Smell: First off, vanilla with oranges and lemons. It’s a little bit bready with some baking spices; cinnamon, ginger and nutmeg. Toffee. Honey. Peach now. Apple. Toffee apples! Muesli and Trail Mix. Digestive Biscuits.

Taste: Candied fruits. Toffee and caramel. Cinnamon and ginger. Citrus. Peaches and apricots. Vanilla fudge. In the finish, there’s almost a suggestion of sherry, like some subtle dried fruits, raisins and currants, mingling with dark chocolate and oak.

Thoughts: This isn’t bad at all. It arrives well, develops quickly and finishes strongly. Around the mid-palate there’s a nice mouthwatering sensation, inspired by some juicy oak, that evaporates in a warm, dry finish. It’s a fun progression. The liquid itself is light to medium bodied – maybe I’d like to see a bit more heft but it’s unfair to expect that from a dram with a decent helping of grain whisky. In any case, it isn’t overly delicate and there’s enough flavour to carry it. You have to applaud the decision to go with 46% abv as well. It drinks really well at that strength and would no doubt have lost a lot had it been diluted further. I didn’t really know what to expect from this dram but it’s actually very pleasant.

I suppose the possibility for The Sassenach to act as a gateway to Scotch should also be acknowledged. There must surely be some who bought this whisky having never, or rarely, sat down with a dram before. If their enjoyment of it opens their mind to trying other whiskies, then the brand probably deserves some support.

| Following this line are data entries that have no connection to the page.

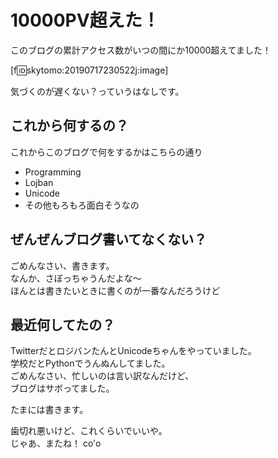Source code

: # 10000PV超えた！

このブログの累計アクセス数がいつの間にか10000超えてました！

[f:id:skytomo:20190717230522j:image]

気づくのが遅くない？っていうはなしです。

## これから何するの？

これからこのブログで何をするかはこちらの通り

- Programming
- Lojban
- Unicode
- その他もろもろ面白そうなの

## ぜんぜんブログ書いてなくない？

ごめんなさい、書きます。  
なんか、さぼっちゃうんだよな～  
ほんとは書きたいときに書くのが一番なんだろうけど

## 最近何してたの？

TwitterだとロジバンたんとUnicodeちゃんをやっていました。  
学校だとPythonでうんぬんしてました。  
ごめんなさい、忙しいのは言い訳なんだけど、  
ブログはサボってました。

たまには書きます。

歯切れ悪いけど、これくらいでいいや。  
じゃあ、またね！ co'o
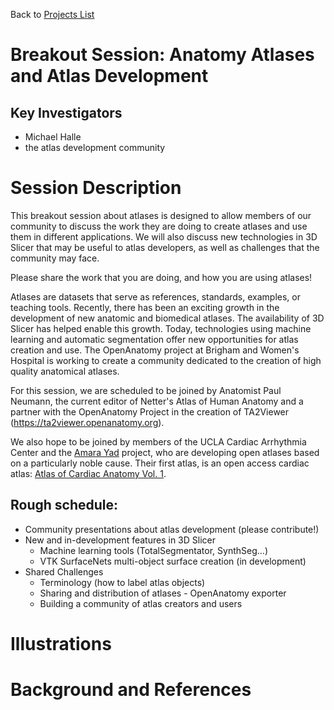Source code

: Back to [Projects List](../../README.md#ProjectsList)

# Breakout Session: Anatomy Atlases and Atlas Development

## Key Investigators

- Michael Halle
- the atlas development community

# Session Description

This breakout session about atlases is designed to allow members of our community to
discuss the work they are doing to create atlases and use them in different applications. 
We will also discuss new technologies in 3D Slicer that may be useful to atlas developers, 
as well as challenges that the community may face. 

Please share the work that you are doing, and how you are using atlases!

Atlases are datasets that serve as references, standards, examples, or teaching tools. 
Recently, there has been an exciting growth in the development of new anatomic and 
biomedical atlases. The availability of 3D Slicer has helped enable this growth. Today,
technologies using machine learning and automatic segmentation offer new opportunities 
for atlas creation and use. The OpenAnatomy project at Brigham and Women's Hospital 
is working to create a community dedicated to the creation of high quality 
anatomical atlases. 

For this session, we are scheduled to be joined by Anatomist Paul Neumann, the current 
editor of Netter's Atlas of Human Anatomy and a partner with the OpenAnatomy Project in the
creation of TA2Viewer (https://ta2viewer.openanatomy.org).

We also hope to be joined by members of the UCLA Cardiac Arrhythmia Center and the [Amara Yad](https://www.uclahealth.org/medical-services/heart/arrhythmia/about-us/amara-yad-project) 
project, who are developing open atlases based on a particularly noble cause. Their first 
atlas, is an open access cardiac atlas: [Atlas of Cardiac Anatomy Vol. 1](https://drive.google.com/file/d/1yvaYaKXc517YzPWJL474dS_FlLH4_Cwe/view).

## Rough schedule:

- Community presentations about atlas development (please contribute!)
- New and in-development features in 3D Slicer
  - Machine learning tools (TotalSegmentator, SynthSeg...)
  - VTK SurfaceNets multi-object surface creation (in development)
- Shared Challenges
  - Terminology (how to label atlas objects)
  - Sharing and distribution of atlases - OpenAnatomy exporter
  - Building a community of atlas creators and users

# Illustrations

<!-- Add pictures and links to videos that demonstrate what has been accomplished.
![Description of picture](Example2.jpg)
![Some more images](Example2.jpg)
-->

# Background and References

<!-- If you developed any software, include link to the source code repository. If possible, also add links to sample data, and to any relevant publications. -->
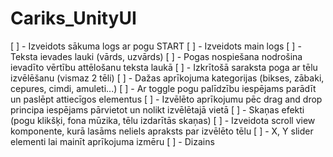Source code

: # Cariks_UnityUI
[ ] - Izveidots sākuma logs ar pogu START
[ ] - Izveidots main logs
[ ] - Teksta ievades lauki (vārds, uzvārds)
[ ] - Pogas nospiešana nodrošina ievadīto vērtību attēlošanu teksta laukā
[ ] - Izkrītošā saraksta poga ar tēlu izvēlēšanu (vismaz 2 tēli)
[ ] - Dažas aprīkojuma kategorijas (bikses, zābaki, cepures, cimdi, amuleti...)
[ ] - Ar toggle pogu palīdzību iespējams parādīt un paslēpt attiecīgos elementus
[ ] - Izvēlēto aprīkojumu pēc drag and drop principa iespējams pārvietot un nolikt izvēlētajā vietā
[ ] - Skaņas efekti (pogu klikšķi, fona mūzika, tēlu izdarītās skaņas)
[ ] - Izveidota scroll view komponente, kurā lasāms neliels apraksts par izvēlēto tēlu
[ ] - X, Y slider elementi lai mainīt aprīkojuma izmēru
[ ] - Dizains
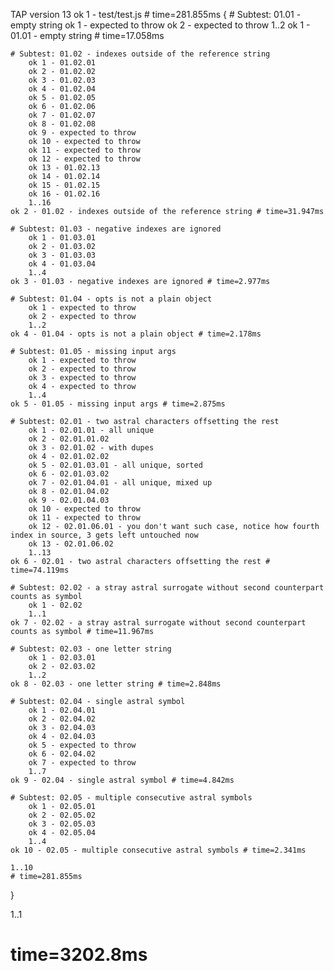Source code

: TAP version 13
ok 1 - test/test.js # time=281.855ms {
    # Subtest: 01.01 - empty string
        ok 1 - expected to throw
        ok 2 - expected to throw
        1..2
    ok 1 - 01.01 - empty string # time=17.058ms
    
    # Subtest: 01.02 - indexes outside of the reference string
        ok 1 - 01.02.01
        ok 2 - 01.02.02
        ok 3 - 01.02.03
        ok 4 - 01.02.04
        ok 5 - 01.02.05
        ok 6 - 01.02.06
        ok 7 - 01.02.07
        ok 8 - 01.02.08
        ok 9 - expected to throw
        ok 10 - expected to throw
        ok 11 - expected to throw
        ok 12 - expected to throw
        ok 13 - 01.02.13
        ok 14 - 01.02.14
        ok 15 - 01.02.15
        ok 16 - 01.02.16
        1..16
    ok 2 - 01.02 - indexes outside of the reference string # time=31.947ms
    
    # Subtest: 01.03 - negative indexes are ignored
        ok 1 - 01.03.01
        ok 2 - 01.03.02
        ok 3 - 01.03.03
        ok 4 - 01.03.04
        1..4
    ok 3 - 01.03 - negative indexes are ignored # time=2.977ms
    
    # Subtest: 01.04 - opts is not a plain object
        ok 1 - expected to throw
        ok 2 - expected to throw
        1..2
    ok 4 - 01.04 - opts is not a plain object # time=2.178ms
    
    # Subtest: 01.05 - missing input args
        ok 1 - expected to throw
        ok 2 - expected to throw
        ok 3 - expected to throw
        ok 4 - expected to throw
        1..4
    ok 5 - 01.05 - missing input args # time=2.875ms
    
    # Subtest: 02.01 - two astral characters offsetting the rest
        ok 1 - 02.01.01 - all unique
        ok 2 - 02.01.01.02
        ok 3 - 02.01.02 - with dupes
        ok 4 - 02.01.02.02
        ok 5 - 02.01.03.01 - all unique, sorted
        ok 6 - 02.01.03.02
        ok 7 - 02.01.04.01 - all unique, mixed up
        ok 8 - 02.01.04.02
        ok 9 - 02.01.04.03
        ok 10 - expected to throw
        ok 11 - expected to throw
        ok 12 - 02.01.06.01 - you don't want such case, notice how fourth index in source, 3 gets left untouched now
        ok 13 - 02.01.06.02
        1..13
    ok 6 - 02.01 - two astral characters offsetting the rest # time=74.119ms
    
    # Subtest: 02.02 - a stray astral surrogate without second counterpart counts as symbol
        ok 1 - 02.02
        1..1
    ok 7 - 02.02 - a stray astral surrogate without second counterpart counts as symbol # time=11.967ms
    
    # Subtest: 02.03 - one letter string
        ok 1 - 02.03.01
        ok 2 - 02.03.02
        1..2
    ok 8 - 02.03 - one letter string # time=2.848ms
    
    # Subtest: 02.04 - single astral symbol
        ok 1 - 02.04.01
        ok 2 - 02.04.02
        ok 3 - 02.04.03
        ok 4 - 02.04.03
        ok 5 - expected to throw
        ok 6 - 02.04.02
        ok 7 - expected to throw
        1..7
    ok 9 - 02.04 - single astral symbol # time=4.842ms
    
    # Subtest: 02.05 - multiple consecutive astral symbols
        ok 1 - 02.05.01
        ok 2 - 02.05.02
        ok 3 - 02.05.03
        ok 4 - 02.05.04
        1..4
    ok 10 - 02.05 - multiple consecutive astral symbols # time=2.341ms
    
    1..10
    # time=281.855ms
}

1..1
# time=3202.8ms
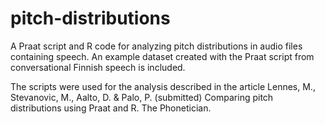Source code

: # pitch-distributions
A Praat script and R code for analyzing pitch distributions in audio files containing speech. An example dataset created with the Praat script from conversational Finnish speech is included. 

The scripts were used for the analysis described in the article Lennes, M., Stevanovic, M., Aalto, D. & Palo, P. (submitted) Comparing pitch distributions using Praat and R. The Phonetician.
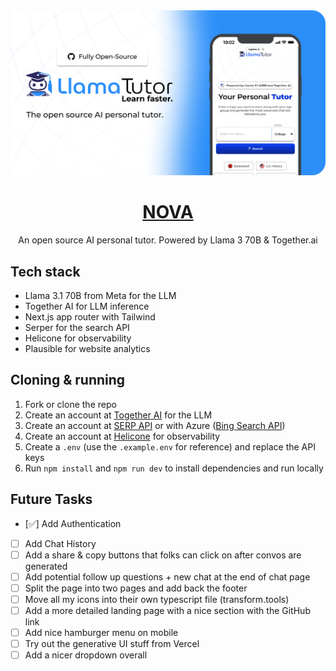 <a href="https://www.llamatutor.com">
  <img alt="Llama Tutor" src="./public/og-image.png">
  <h1 align="center">NOVA</h1>
</a>

<p align="center">
  An open source AI personal tutor. Powered by Llama 3 70B & Together.ai
</p>

## Tech stack

- Llama 3.1 70B from Meta for the LLM
- Together AI for LLM inference
- Next.js app router with Tailwind
- Serper for the search API
- Helicone for observability
- Plausible for website analytics

## Cloning & running

1. Fork or clone the repo
2. Create an account at [Together AI](https://togetherai.link) for the LLM
3. Create an account at [SERP API](https://serper.dev/) or with Azure ([Bing Search API](https://www.microsoft.com/en-us/bing/apis/bing-web-search-api))
4. Create an account at [Helicone](https://www.helicone.ai/) for observability
5. Create a `.env` (use the `.example.env` for reference) and replace the API keys
6. Run `npm install` and `npm run dev` to install dependencies and run locally

## Future Tasks

- [✅] Add Authentication
- [ ] Add Chat History
- [ ] Add a share & copy buttons that folks can click on after convos are generated
- [ ] Add potential follow up questions + new chat at the end of chat page
- [ ] Split the page into two pages and add back the footer
- [ ] Move all my icons into their own typescript file (transform.tools)
- [ ] Add a more detailed landing page with a nice section with the GitHub link
- [ ] Add nice hamburger menu on mobile
- [ ] Try out the generative UI stuff from Vercel
- [ ] Add a nicer dropdown overall

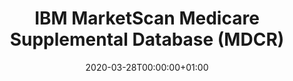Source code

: ---
title: "IBM MarketScan Medicare Supplemental Database (MDCR)	"
subtitle: ""
summary: "Represents health services of retirees (aged 65 or older) inthe United States with primary or Medicare supplemental coverage through privately insured fee-for-service, point-of-service, or capitated health plans. These data include adjudicated health insurance  claims (e.g.   inpatient, outpatient, and outpatient pharmacy). Additionally, it captures laboratory tests for a subset of the covered lives."
owners:
  - organisation: "University of New Mexico Health Sciences Center"
    lead: "Christophe G Lambert"
    alternate: ""
country: "United States"
type: "Insurance claims"
omop: "CDM v5.0"
dbms: "Postgres"
patient_count: ""
has_covid: "N"
first_time: "Yes"
data_history: ""
references: [""]

authors: 
    - "Christophe G Lambert"
tags: []
categories: ["dataset"]
date: 2020-03-28T00:00:00+01:00
lastmod: 2020-03-28T00:00:00+01:00
featured: false
draft: false

links:
    - icon: globe
      icon_pack: fas
      name: More information
      url: ""
image:
      placement: 1
      caption: ""
      focal_point: ""
      preview_only: false
      alt_text: ""
projects: []
---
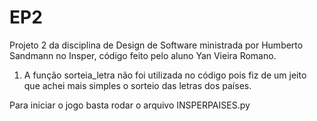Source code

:# EP2
Projeto 2 da disciplina de Design de Software ministrada por Humberto Sandmann no Insper, código feito pelo aluno Yan Vieira Romano.

1) A função sorteia_letra não foi utilizada no código pois fiz de um jeito que achei mais simples o sorteio das letras dos países.

Para iniciar o jogo basta rodar o arquivo INSPERPAISES.py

Price: Enjoyable as it is, it still feels a wee bit over-priced. The question I keep asking is would this product carry the price without the captive audience of a successful TV show to rely on? I’m not sure, but I suspect not. Still, I’ve spoken previously about a desire to see more quality blends on the market and The Sassenach ticks that box – it is absolutely a quality blend. I’d just be a bit happier if they knocked £20 off the price, but then, when is that not the case?!